DOCUMENT EXCERPT ->
A Whiteheadian Laboratory:

Featuring Erin Manning, Brian Massumi, and the SenseLab


Claremont, CA
December 1-3, 2016

The Idea

How does the work of A.N. Whitehead help us to not just think differently, but also act, live, communicate, and learn differently? This question is the topic of WRP’s latest conference. A more specific way of putting this question is to ask: How Do We Make Ourselves a Proposition?

A proposition, for Whitehead, is not a logical assertion. It is "a matter of fact in potential" (Process and Reality, 22). Not confined in the interiority of a subject, it "awaits" in the world for "a subject to feel it" (259). "In fact, many subjects may feel it" (259). It is also potentially collective. A proposition is a "lure for feeling" for a collectivity to come (25). As such, it cannot be reduced to its verbal content or any judgment upon it (11). "It is more important that [it] be interesting than that it be true" (263). Directly experienced, it is "dominated by valuations, rather than consciousness" (PR 263).

During the course of this conference, we will try to develop new approaches not by presenting completed ideas or arguments, but by activating propositions.

EXCERPTED DATA ->
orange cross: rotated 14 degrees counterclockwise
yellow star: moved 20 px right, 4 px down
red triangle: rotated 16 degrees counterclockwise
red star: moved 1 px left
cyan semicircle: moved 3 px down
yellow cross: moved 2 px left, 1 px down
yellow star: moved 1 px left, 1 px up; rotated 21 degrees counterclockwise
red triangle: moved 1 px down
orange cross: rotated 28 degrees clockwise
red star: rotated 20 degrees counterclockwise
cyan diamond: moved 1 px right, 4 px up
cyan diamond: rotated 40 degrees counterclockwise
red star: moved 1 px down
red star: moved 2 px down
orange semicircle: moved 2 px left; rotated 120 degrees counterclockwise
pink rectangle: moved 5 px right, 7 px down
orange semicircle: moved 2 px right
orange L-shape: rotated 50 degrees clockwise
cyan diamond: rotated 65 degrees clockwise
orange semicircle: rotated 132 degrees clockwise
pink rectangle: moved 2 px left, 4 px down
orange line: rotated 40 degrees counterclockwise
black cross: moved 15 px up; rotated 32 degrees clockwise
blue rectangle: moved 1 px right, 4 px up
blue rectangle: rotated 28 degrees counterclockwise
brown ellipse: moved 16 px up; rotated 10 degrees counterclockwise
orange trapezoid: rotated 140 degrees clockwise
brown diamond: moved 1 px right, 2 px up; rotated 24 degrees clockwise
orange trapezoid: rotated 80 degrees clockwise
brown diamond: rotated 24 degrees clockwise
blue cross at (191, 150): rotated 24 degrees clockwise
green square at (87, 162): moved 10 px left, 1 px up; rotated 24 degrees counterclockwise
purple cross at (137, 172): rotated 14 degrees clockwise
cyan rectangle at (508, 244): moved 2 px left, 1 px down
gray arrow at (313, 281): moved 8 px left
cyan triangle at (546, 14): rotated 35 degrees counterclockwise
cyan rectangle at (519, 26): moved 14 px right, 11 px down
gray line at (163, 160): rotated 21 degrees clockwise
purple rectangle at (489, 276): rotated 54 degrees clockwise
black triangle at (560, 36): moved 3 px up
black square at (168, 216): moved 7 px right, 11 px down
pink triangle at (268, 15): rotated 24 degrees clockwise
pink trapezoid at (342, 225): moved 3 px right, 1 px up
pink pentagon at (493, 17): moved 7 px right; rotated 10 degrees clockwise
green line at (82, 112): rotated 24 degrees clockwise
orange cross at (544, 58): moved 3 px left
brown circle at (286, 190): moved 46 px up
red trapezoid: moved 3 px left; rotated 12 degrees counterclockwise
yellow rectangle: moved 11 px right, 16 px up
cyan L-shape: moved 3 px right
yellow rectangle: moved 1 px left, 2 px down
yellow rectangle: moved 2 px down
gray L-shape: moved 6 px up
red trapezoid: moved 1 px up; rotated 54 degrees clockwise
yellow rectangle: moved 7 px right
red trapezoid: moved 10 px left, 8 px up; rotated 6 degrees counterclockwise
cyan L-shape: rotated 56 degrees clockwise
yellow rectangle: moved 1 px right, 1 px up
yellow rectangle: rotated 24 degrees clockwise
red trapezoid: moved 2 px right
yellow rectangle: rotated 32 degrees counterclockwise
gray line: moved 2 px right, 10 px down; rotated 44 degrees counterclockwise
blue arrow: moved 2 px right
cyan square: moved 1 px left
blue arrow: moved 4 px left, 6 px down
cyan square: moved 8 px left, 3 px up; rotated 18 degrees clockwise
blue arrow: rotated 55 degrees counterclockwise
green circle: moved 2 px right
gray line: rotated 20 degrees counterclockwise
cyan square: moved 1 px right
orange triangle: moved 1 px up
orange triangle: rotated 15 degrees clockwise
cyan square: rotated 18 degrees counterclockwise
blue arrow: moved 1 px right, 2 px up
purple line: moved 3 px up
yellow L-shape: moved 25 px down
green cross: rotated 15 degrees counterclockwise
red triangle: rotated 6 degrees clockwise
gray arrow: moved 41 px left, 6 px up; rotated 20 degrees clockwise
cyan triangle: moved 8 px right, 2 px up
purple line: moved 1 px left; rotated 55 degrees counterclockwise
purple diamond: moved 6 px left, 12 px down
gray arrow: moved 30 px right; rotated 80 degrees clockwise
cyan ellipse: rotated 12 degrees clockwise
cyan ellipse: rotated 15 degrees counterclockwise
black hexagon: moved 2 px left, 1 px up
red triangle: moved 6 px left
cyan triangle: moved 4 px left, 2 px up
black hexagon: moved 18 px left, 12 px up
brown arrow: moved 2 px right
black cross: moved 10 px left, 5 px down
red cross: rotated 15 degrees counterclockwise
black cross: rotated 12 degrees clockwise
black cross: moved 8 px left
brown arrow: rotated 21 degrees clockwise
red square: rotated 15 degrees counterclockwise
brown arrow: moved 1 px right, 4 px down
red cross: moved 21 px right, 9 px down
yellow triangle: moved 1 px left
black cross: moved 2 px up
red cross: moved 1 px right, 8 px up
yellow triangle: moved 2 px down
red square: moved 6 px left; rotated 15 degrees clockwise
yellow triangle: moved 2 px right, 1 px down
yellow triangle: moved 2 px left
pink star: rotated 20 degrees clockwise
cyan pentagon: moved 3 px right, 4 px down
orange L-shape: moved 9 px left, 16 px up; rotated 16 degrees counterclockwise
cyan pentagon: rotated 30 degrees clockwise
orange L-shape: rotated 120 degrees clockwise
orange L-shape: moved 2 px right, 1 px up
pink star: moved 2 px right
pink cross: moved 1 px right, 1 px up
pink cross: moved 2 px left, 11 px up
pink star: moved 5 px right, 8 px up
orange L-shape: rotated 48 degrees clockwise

QUESTIONS TO ANSWER ->
1 – According to the conference announcement, where and when is the Whiteheadian Laboratory held?
2 – Write a continuation of the conference announcement on Whitehead's propositions, beginning after its final sentence.
The rows are not needed for anything here.

TASK-BY-TASK RESULTS ->
1 – It is held in Claremont, CA, on December 1-3, 2016.

2 –
The Challenge

If a proposition is a "lure for feeling" for a collectivity to come, what would a conference look like were it to take Whitehead's propositions about propositions seriously? It would look more like a laboratory of speculative thought, we propose, than a "marketplace" of ideas. A matter of fact in potential, directly experienced, is enacted, not exchanged. What would it mean to make the conference form "propositional" in the way that process philosophy understands it? We have invited the SenseLab to assist with experimenting with a more "propositional" form apt to produce more, and more intense, collective openings.

The Format

Instead of papers, we invite the participants to choose one of the following propositional forms to work on a problem that is either found in one of Whitehead's texts or inspired by his philosophy:

Knot:
a paradox or temporary impasse in your work, life, thinking, or creative practice that might become newly productive if staged in a way that opens it to a collaborative exploration in or between language and other modes of expression.

Juncture:
a known conjunction reopened for further exploration through new techniques, thus reconfiguring its potential. Such a juncture might be a given theoretical perspective, a set of established techniques informing a particular practice, an already-operating collaboration or project, or an existing disciplinary, interdisciplinary or intermedia platform, restaged with a new inflection.

Vector:
a move out from known junctures into a wander-line that is oriented by a proposition, and in that sense directionally constrained, but at the same time open-ended in way that invites new takings-form on the fly.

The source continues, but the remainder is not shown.